Page images and the text extracted from them

• • • • •

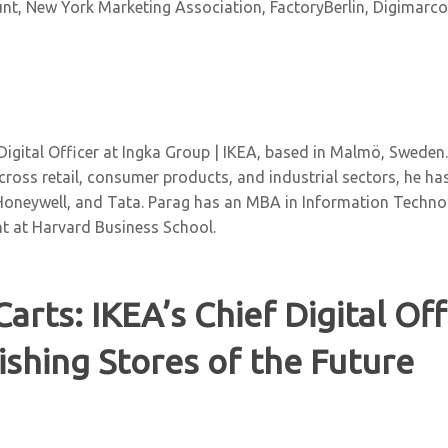
t, New York Marketing Association, FactoryBerlin, Digimarcon
 Digital Officer at Ingka Group | IKEA, based in Malmö, Sweden
across retail, consumer products, and industrial sectors, he has 
Honeywell, and Tata. Parag has an MBA in Information Tech
t at Harvard Business School.
Carts: IKEA’s Chief Digital Of
ishing Stores of the Future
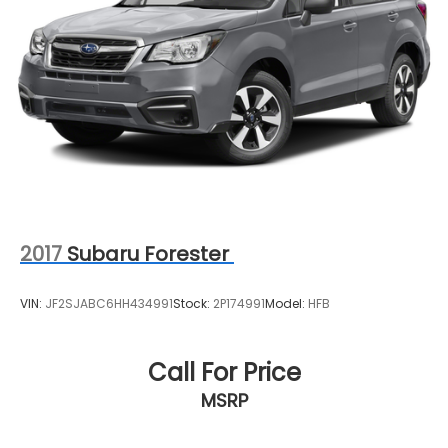
4-Wheel Disc Brakes w/4-Wheel ABS, Front And
Rear Vented Discs, Brake Assist, Hill Descent
Control, Hill Hold Control and Electric Parking
Brake
Brake Actuated Limited Slip Differential
2017
Subaru Forester
VIN:
JF2SJABC6HH434991
Stock:
2P174991
Model:
HFB
Call For Price
MSRP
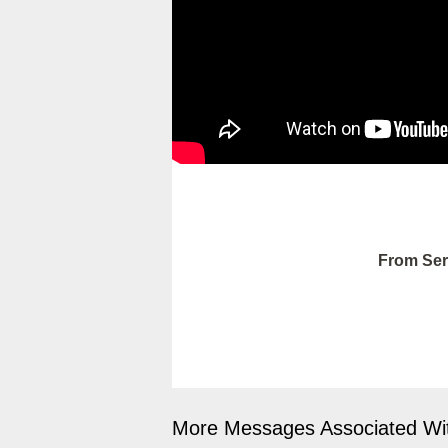
From Ser
More Messages Associated Wit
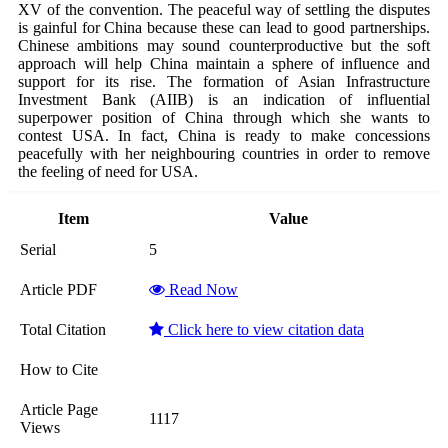
XV of the convention. The peaceful way of settling the disputes
is gainful for China because these can lead to good partnerships.
Chinese ambitions may sound counterproductive but the soft
approach will help China maintain a sphere of influence and
support for its rise. The formation of Asian Infrastructure
Investment Bank (AIIB) is an indication of influential
superpower position of China through which she wants to
contest USA. In fact, China is ready to make concessions
peacefully with her neighbouring countries in order to remove
the feeling of need for USA.
Item
Value
Serial
5
Article PDF
Read Now
Total Citation
Click here to view citation data
How to Cite
Article Page
1117
Views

• • • • •

== WHAT THE TASK REQUIRES ==
List every line of the records that contains the string "China".

== SOLVED PROBLEM ==
is gainful for China because these can lead to good partnerships.
approach will help China maintain a sphere of influence and
superpower position of China through which she wants to
contest USA. In fact, China is ready to make concessions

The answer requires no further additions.